Do Brasil rural – camponês ficou uma dupla imagem: lírica de uma premissa e debochada de outra,
e esta dupla imagem reaparece nos festejos juninos, por exemplo, na tradicional cena do casamento da roça. As crianças que se fantasiam de caipira sempre aparecem com o chapéu de palha, o lenço no pescoço, o bigodinho – e, graças a um simples truque de maquiagem, desdentadas. Muito simbólico: era o Brasil desdentado, o do caipira. Desdentado, mas sorridente (SCLIAR, 2005, p. 13).
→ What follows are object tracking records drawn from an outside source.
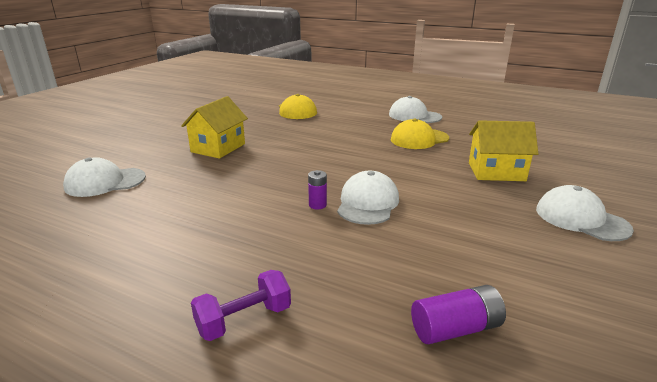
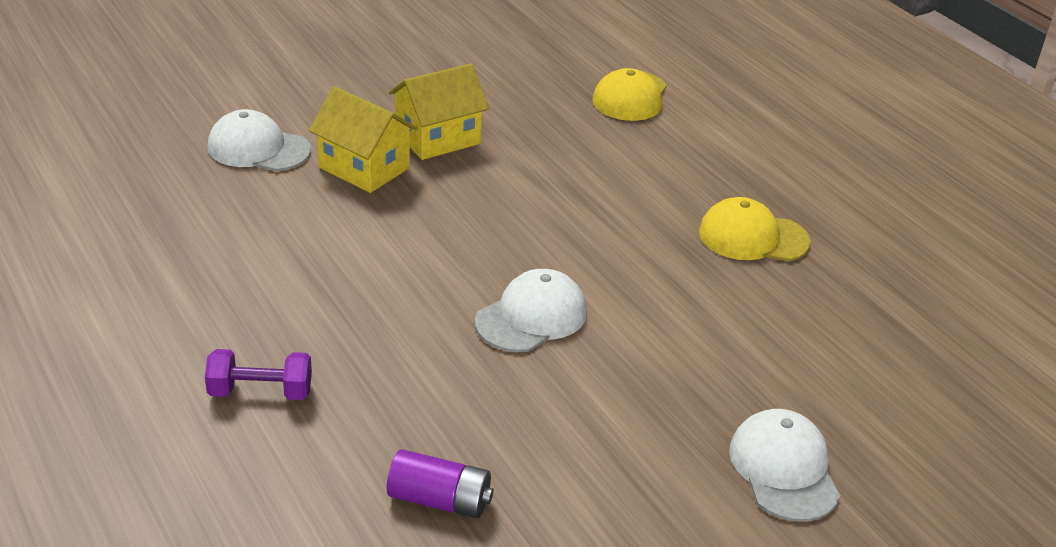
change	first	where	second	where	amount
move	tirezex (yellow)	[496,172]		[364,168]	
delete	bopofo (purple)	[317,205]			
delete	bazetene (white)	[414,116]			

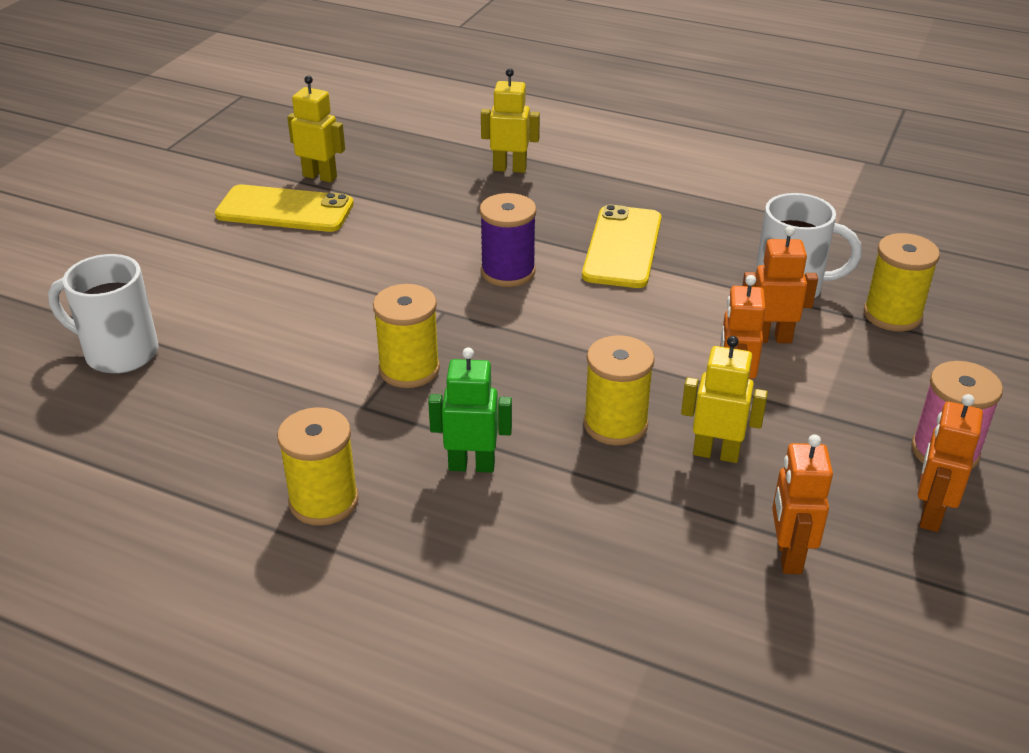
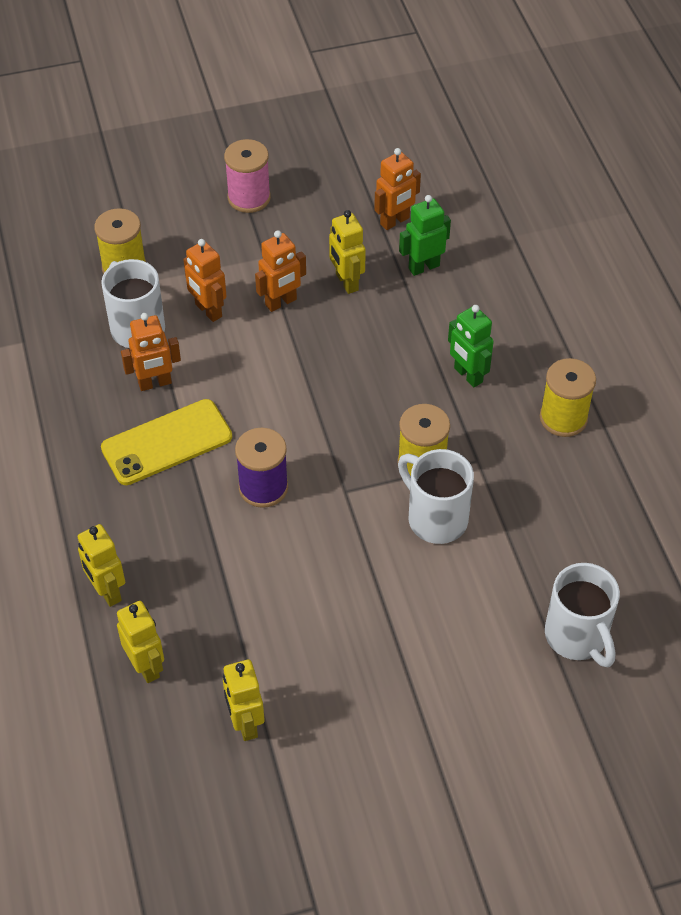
change	first	where	second	where	amount
insert			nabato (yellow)	[146,666]	
move	nabato (orange)	[930,514]		[155,383]	
insert			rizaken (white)	[435,518]	
insert			nabato (green)	[423,267]	
delete	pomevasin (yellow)	[285,210]			
delete	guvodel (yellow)	[615,424]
A figura do caipira está representada pelo homem humilde, sem estudos – formação profissional e desdentado, que ao mesmo é extremamente sorridente, pois encontram a felicidade nas coisas mais simples que se possa imaginar. Porém, ao longo do tempo o caipira, aos poucos, fora pendendo sua identidade e tornando-se comum.
Como muitas outras essa piada não tem muito humor, pois debocha sarcasticamente da ingenuidade do homem do interior, daquele que trabalha na roça, que é sofrido e pouco familiarizado com a malícia da cidade.
Porém, é esse homem humilde e trabalhador, ou seja, o caipira, que as festas juninas celebram. Segundo Scliar (2005, p. 12), essas festas eram “alegres, claro, sem apelo ao sexo que caracteriza o Carnaval: festas de brincadeiras inocentes, como eram as festas pagãs européias que, nesta época do ano, marcavam a chegada do verão e o começo da colheita”.

REFERÊNCIAS:
BAKHTIN, Mikhail. Marxismo e filosofia da linguagem. 7. ed. São Paulo: Hucitec, 1995.
BAKHTIN, Mikhail.  A cultura popular na Idade Média e no Renascimento: o contexto de Fraçois Rabelais. 3. ed. São Paulo: Hucitec, 1996.
PONZIO, Augusto. A revolução bakhtiniana: o pensamento de Bakhtin e a ideologia contemporânea. Coord. Tradução Valdemir Miotello. São Paulo: Contexto, 2008.
SCLIAR, Moacyr. As festas da inocência. In: COUTO, Mia. Pensando igual. Moçambique, 2005.